:: GOAL OF THE EXERCISE ::
Within the records that follow, count the lines containing the string "result". Reply only with the count.

:: LISTED RECORDS ::
··········

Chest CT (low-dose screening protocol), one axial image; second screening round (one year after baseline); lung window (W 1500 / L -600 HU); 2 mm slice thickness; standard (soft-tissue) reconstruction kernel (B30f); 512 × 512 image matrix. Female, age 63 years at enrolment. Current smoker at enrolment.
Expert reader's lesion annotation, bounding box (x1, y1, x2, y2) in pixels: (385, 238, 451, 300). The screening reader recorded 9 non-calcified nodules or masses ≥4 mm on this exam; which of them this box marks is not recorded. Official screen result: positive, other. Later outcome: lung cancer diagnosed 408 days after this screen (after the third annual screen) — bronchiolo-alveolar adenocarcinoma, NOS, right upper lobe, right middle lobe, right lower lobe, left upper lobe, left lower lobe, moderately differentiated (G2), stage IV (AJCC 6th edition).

··········

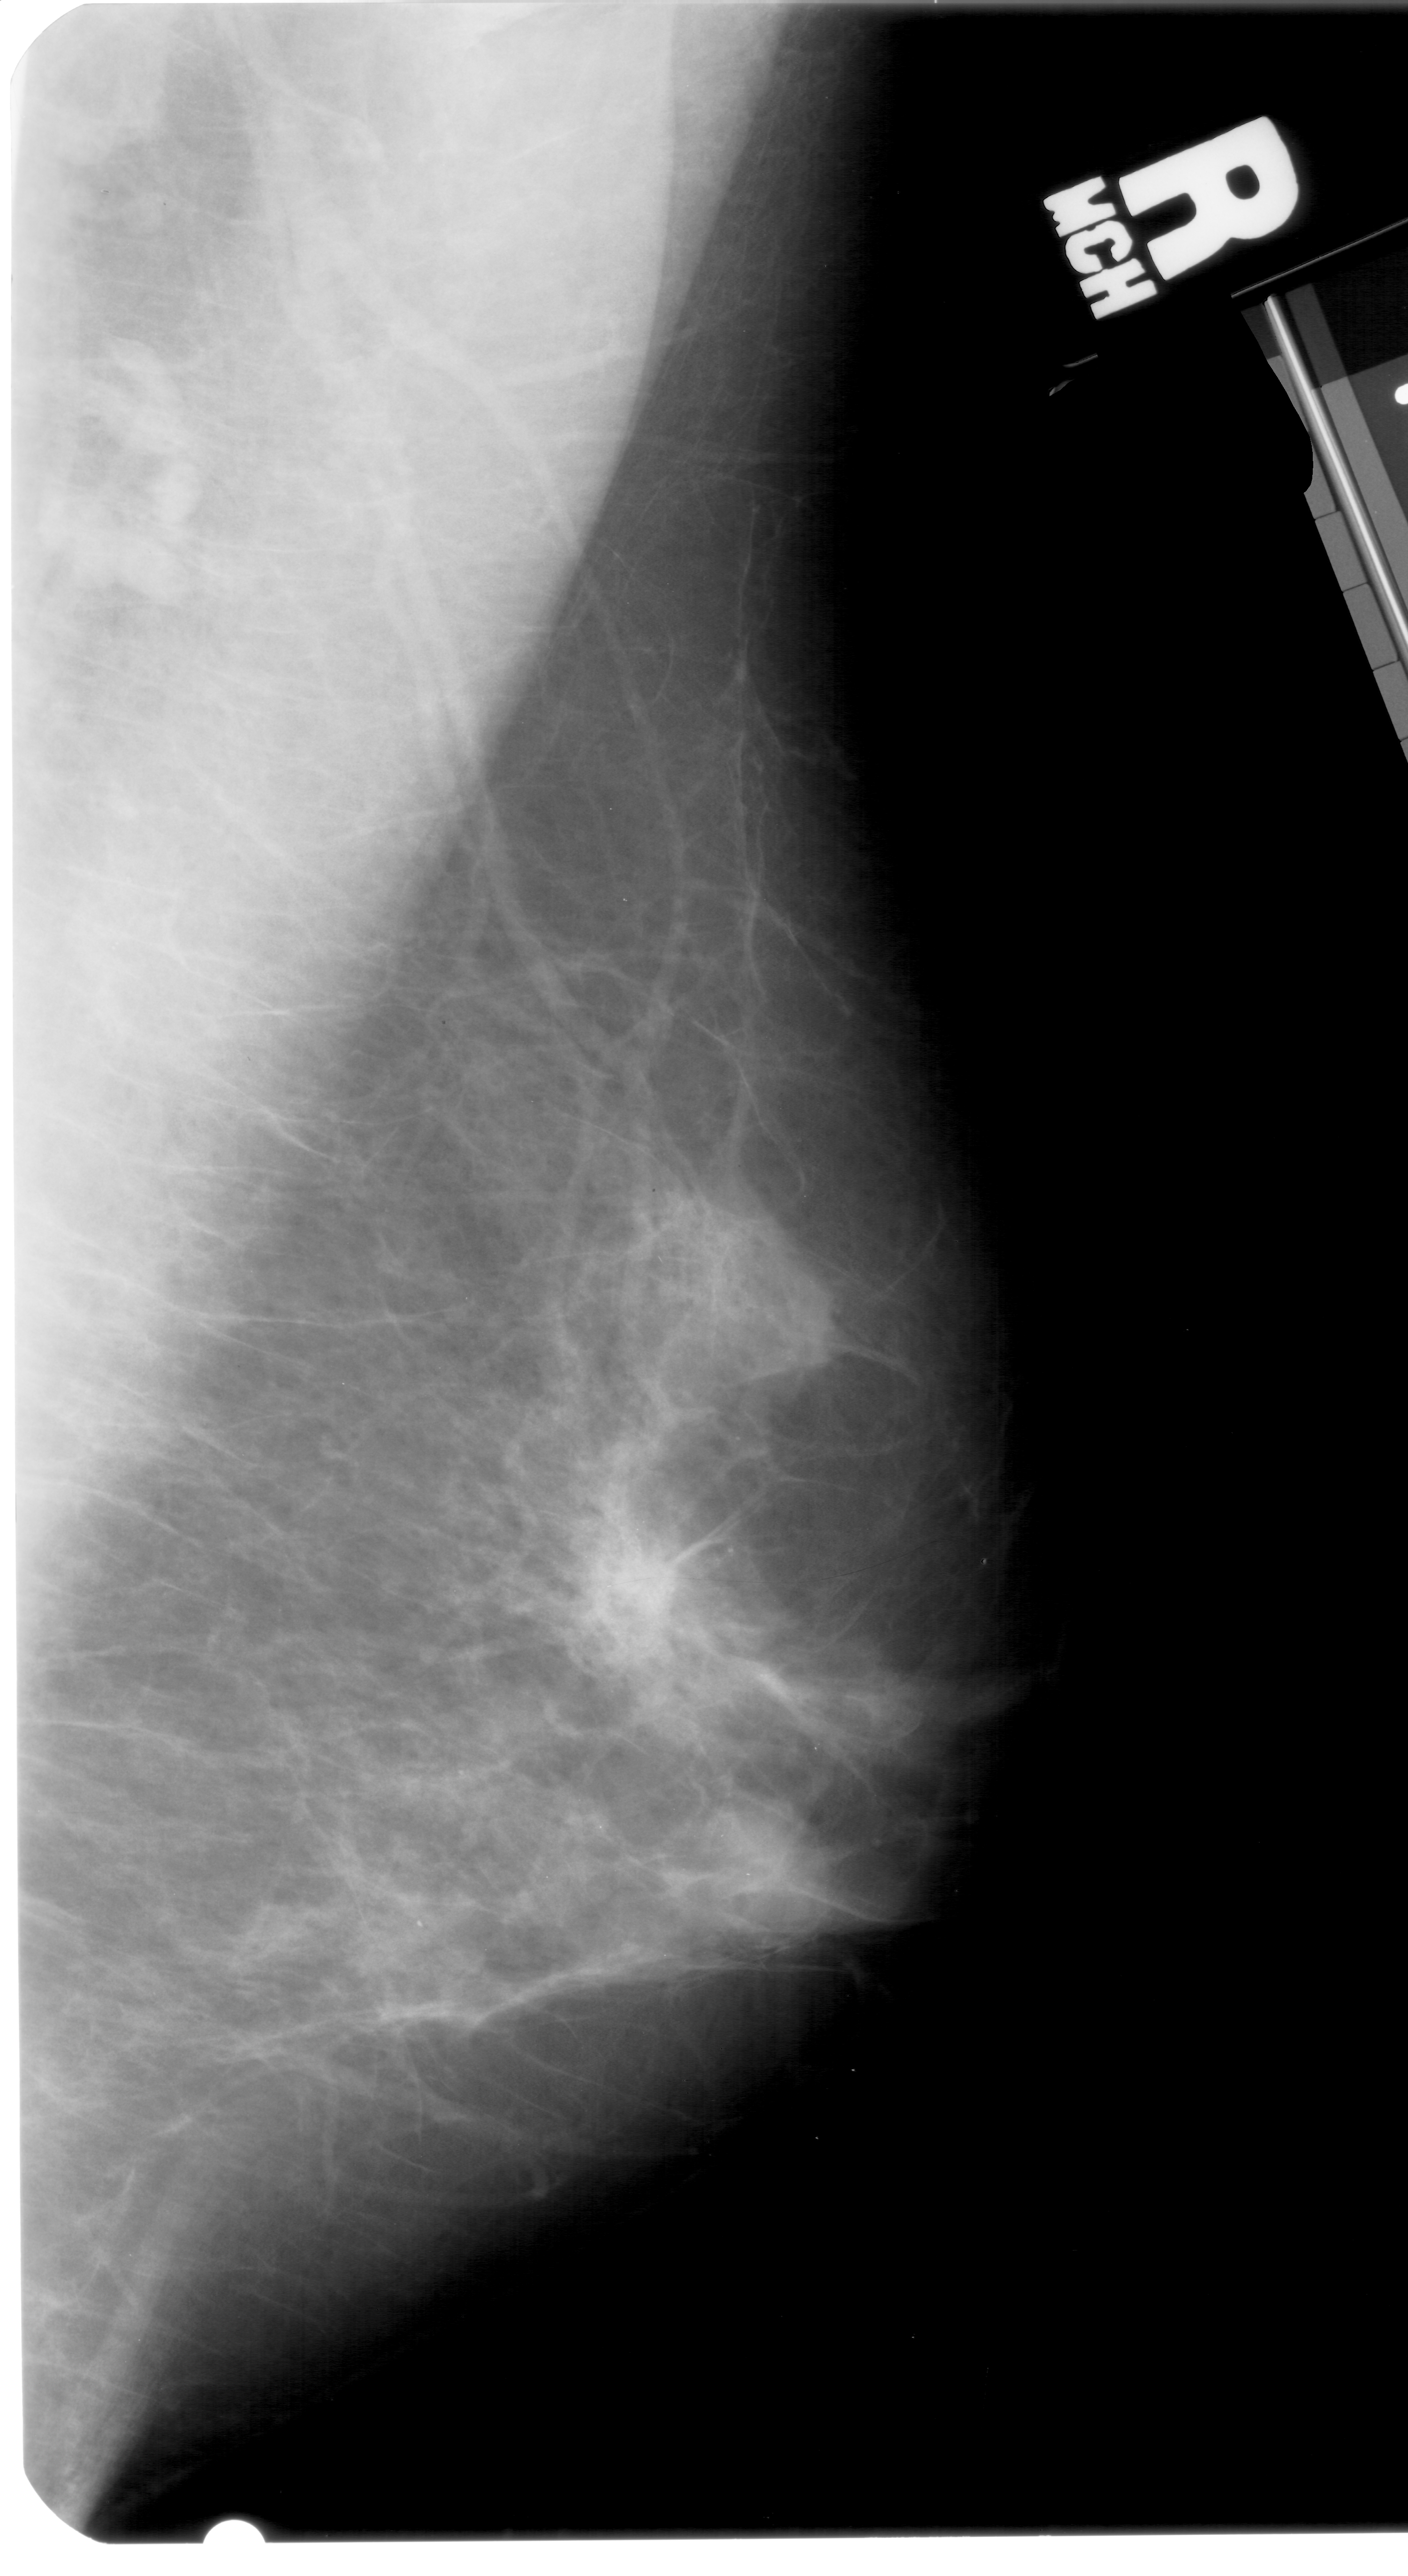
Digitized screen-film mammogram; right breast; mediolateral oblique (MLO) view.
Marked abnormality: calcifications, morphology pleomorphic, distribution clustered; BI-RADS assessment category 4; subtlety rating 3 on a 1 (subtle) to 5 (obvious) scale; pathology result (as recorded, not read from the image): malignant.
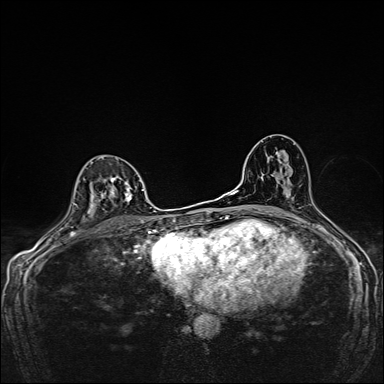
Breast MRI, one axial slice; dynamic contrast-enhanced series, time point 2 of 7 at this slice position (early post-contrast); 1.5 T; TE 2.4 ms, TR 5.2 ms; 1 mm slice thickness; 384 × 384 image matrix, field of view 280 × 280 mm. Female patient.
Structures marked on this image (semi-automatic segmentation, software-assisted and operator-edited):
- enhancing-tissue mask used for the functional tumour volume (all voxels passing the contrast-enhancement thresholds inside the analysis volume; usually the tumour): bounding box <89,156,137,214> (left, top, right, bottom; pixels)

··········

:: SOLVED EXERCISE ::
2